◆ Assignment ◆
Give back every record verbatim, but not the pictures.

Dataset entries:
◇ ◇ ◇ ◇

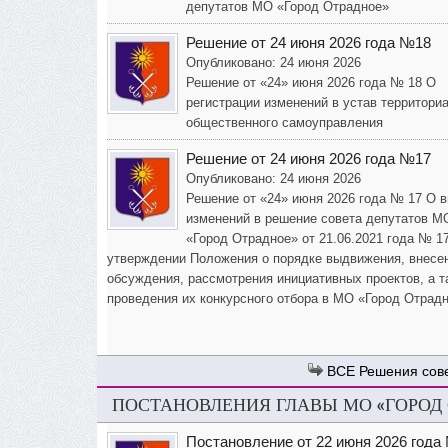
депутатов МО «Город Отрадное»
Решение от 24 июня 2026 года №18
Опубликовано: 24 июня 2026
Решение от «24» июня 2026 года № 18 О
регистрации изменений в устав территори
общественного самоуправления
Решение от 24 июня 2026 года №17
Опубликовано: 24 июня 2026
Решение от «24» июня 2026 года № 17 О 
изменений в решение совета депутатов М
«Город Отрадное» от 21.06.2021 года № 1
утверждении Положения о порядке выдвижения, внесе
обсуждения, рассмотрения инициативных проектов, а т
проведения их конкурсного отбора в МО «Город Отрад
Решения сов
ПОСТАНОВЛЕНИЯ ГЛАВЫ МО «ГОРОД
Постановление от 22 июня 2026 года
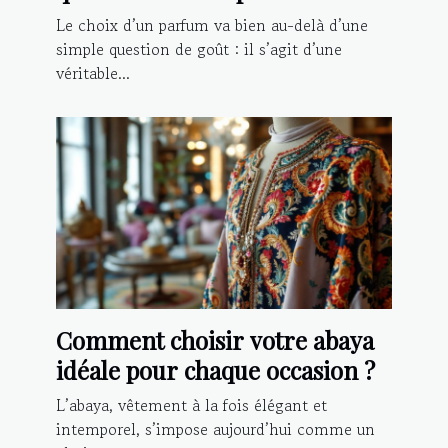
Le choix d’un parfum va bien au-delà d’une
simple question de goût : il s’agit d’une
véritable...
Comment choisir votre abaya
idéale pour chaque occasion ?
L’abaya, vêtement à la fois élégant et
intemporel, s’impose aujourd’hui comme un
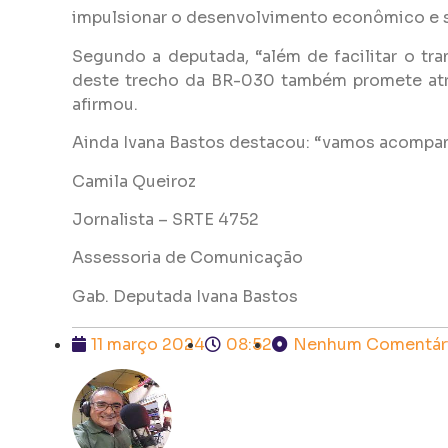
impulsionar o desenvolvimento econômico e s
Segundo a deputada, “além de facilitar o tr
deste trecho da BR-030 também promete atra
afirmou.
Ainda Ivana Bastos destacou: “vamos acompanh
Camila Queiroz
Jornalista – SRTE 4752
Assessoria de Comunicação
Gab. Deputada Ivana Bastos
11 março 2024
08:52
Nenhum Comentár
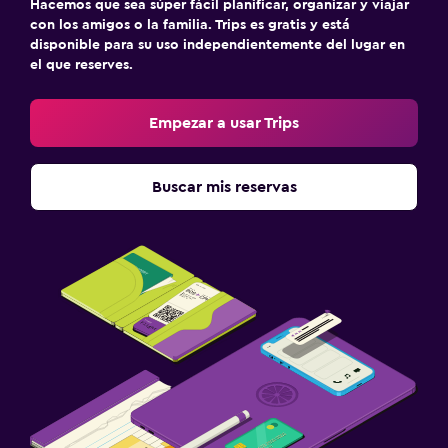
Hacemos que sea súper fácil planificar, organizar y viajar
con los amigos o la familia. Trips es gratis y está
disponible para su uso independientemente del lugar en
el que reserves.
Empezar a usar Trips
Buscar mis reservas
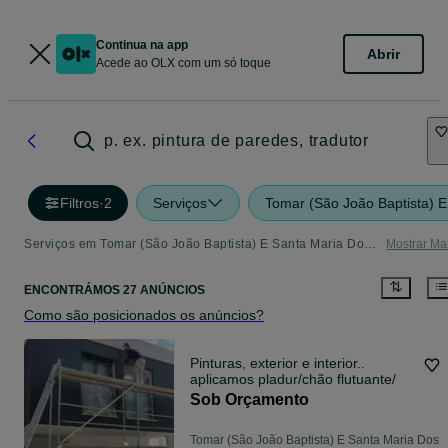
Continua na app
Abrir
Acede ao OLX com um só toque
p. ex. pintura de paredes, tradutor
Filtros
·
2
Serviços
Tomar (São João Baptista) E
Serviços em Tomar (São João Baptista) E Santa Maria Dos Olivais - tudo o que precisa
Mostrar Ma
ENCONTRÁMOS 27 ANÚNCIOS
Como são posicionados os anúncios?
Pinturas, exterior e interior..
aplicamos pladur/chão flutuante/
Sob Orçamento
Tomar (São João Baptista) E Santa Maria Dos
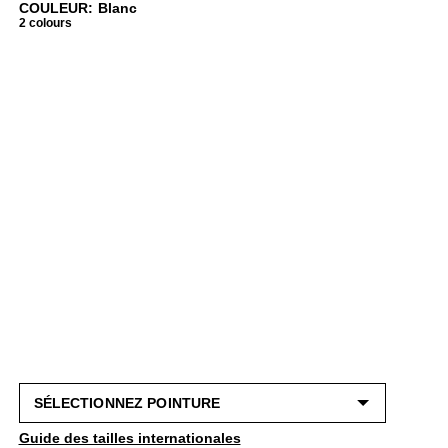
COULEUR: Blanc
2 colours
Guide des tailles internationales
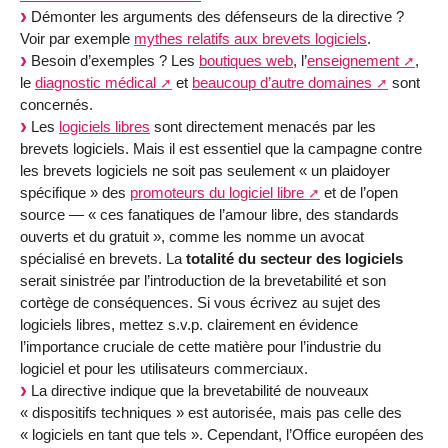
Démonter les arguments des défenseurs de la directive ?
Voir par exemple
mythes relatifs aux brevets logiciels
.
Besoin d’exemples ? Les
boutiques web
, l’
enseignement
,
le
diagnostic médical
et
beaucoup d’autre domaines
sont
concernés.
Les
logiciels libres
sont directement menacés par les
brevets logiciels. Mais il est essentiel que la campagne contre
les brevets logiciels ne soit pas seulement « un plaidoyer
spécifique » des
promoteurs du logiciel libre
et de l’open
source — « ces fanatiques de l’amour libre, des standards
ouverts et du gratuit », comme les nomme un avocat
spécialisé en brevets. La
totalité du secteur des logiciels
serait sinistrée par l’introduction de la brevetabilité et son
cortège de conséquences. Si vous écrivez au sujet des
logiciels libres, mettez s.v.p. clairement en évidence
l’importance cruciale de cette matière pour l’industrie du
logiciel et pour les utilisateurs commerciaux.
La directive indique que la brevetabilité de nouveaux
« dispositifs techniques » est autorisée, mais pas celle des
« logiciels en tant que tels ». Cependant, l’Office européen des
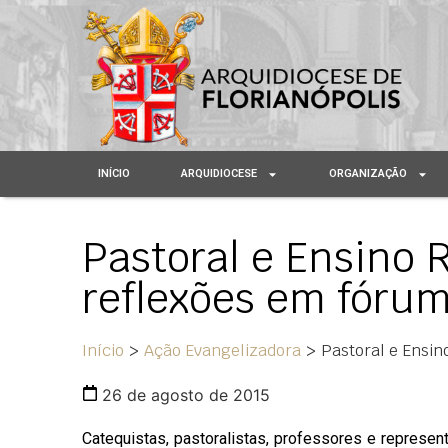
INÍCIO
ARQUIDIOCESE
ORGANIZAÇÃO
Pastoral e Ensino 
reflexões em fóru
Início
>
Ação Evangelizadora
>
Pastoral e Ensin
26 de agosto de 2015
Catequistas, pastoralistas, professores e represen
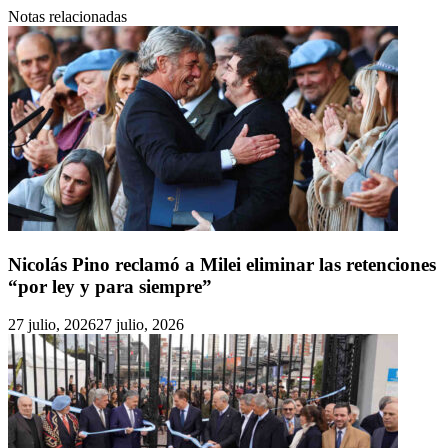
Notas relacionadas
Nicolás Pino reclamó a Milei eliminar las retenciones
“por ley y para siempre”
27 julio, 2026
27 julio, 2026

◇ ◇ ◇ ◇

◆ Your solution ◆
депутатов МО «Город Отрадное»
Решение от 24 июня 2026 года №18
Опубликовано: 24 июня 2026
Решение от «24» июня 2026 года № 18 О
регистрации изменений в устав территори
общественного самоуправления
Решение от 24 июня 2026 года №17
Опубликовано: 24 июня 2026
Решение от «24» июня 2026 года № 17 О 
изменений в решение совета депутатов М
«Город Отрадное» от 21.06.2021 года № 1
утверждении Положения о порядке выдвижения, внесе
обсуждения, рассмотрения инициативных проектов, а т
проведения их конкурсного отбора в МО «Город Отрад
Решения сов
ПОСТАНОВЛЕНИЯ ГЛАВЫ МО «ГОРОД
Постановление от 22 июня 2026 года
Le choix d’un parfum va bien au-delà d’une
simple question de goût : il s’agit d’une
véritable...
Comment choisir votre abaya
idéale pour chaque occasion ?
L’abaya, vêtement à la fois élégant et
intemporel, s’impose aujourd’hui comme un
impulsionar o desenvolvimento econômico e s
Segundo a deputada, “além de facilitar o tr
deste trecho da BR-030 também promete atra
afirmou.
Ainda Ivana Bastos destacou: “vamos acompanh
Camila Queiroz
Jornalista – SRTE 4752
Assessoria de Comunicação
Gab. Deputada Ivana Bastos
11 março 2024
08:52
Nenhum Comentár
Hacemos que sea súper fácil planificar, organizar y viajar
con los amigos o la familia. Trips es gratis y está
disponible para su uso independientemente del lugar en
el que reserves.
Empezar a usar Trips
Buscar mis reservas
Continua na app
Abrir
Acede ao OLX com um só toque
p. ex. pintura de paredes, tradutor
Filtros
·
2
Serviços
Tomar (São João Baptista) E
Serviços em Tomar (São João Baptista) E Santa Maria Dos Olivais - tudo o que precisa
Mostrar Ma
ENCONTRÁMOS 27 ANÚNCIOS
Como são posicionados os anúncios?
Pinturas, exterior e interior..
aplicamos pladur/chão flutuante/
Sob Orçamento
Tomar (São João Baptista) E Santa Maria Dos
COULEUR: Blanc
2 colours
Guide des tailles internationales
Démonter les arguments des défenseurs de la directive ?
Voir par exemple
mythes relatifs aux brevets logiciels
.
Besoin d’exemples ? Les
boutiques web
, l’
enseignement
,
le
diagnostic médical
et
beaucoup d’autre domaines
sont
concernés.
Les
logiciels libres
sont directement menacés par les
brevets logiciels. Mais il est essentiel que la campagne contre
les brevets logiciels ne soit pas seulement « un plaidoyer
spécifique » des
promoteurs du logiciel libre
et de l’open
source — « ces fanatiques de l’amour libre, des standards
ouverts et du gratuit », comme les nomme un avocat
spécialisé en brevets. La
totalité du secteur des logiciels
serait sinistrée par l’introduction de la brevetabilité et son
cortège de conséquences. Si vous écrivez au sujet des
logiciels libres, mettez s.v.p. clairement en évidence
l’importance cruciale de cette matière pour l’industrie du
logiciel et pour les utilisateurs commerciaux.
La directive indique que la brevetabilité de nouveaux
« dispositifs techniques » est autorisée, mais pas celle des
« logiciels en tant que tels ». Cependant, l’Office européen des
INÍCIO
ARQUIDIOCESE
ORGANIZAÇÃO
Pastoral e Ensino 
reflexões em fóru
Início
>
Ação Evangelizadora
>
Pastoral e Ensin
26 de agosto de 2015
Catequistas, pastoralistas, professores e represen
Notas relacionadas
Nicolás Pino reclamó a Milei eliminar las retenciones
“por ley y para siempre”
27 julio, 2026
27 julio, 2026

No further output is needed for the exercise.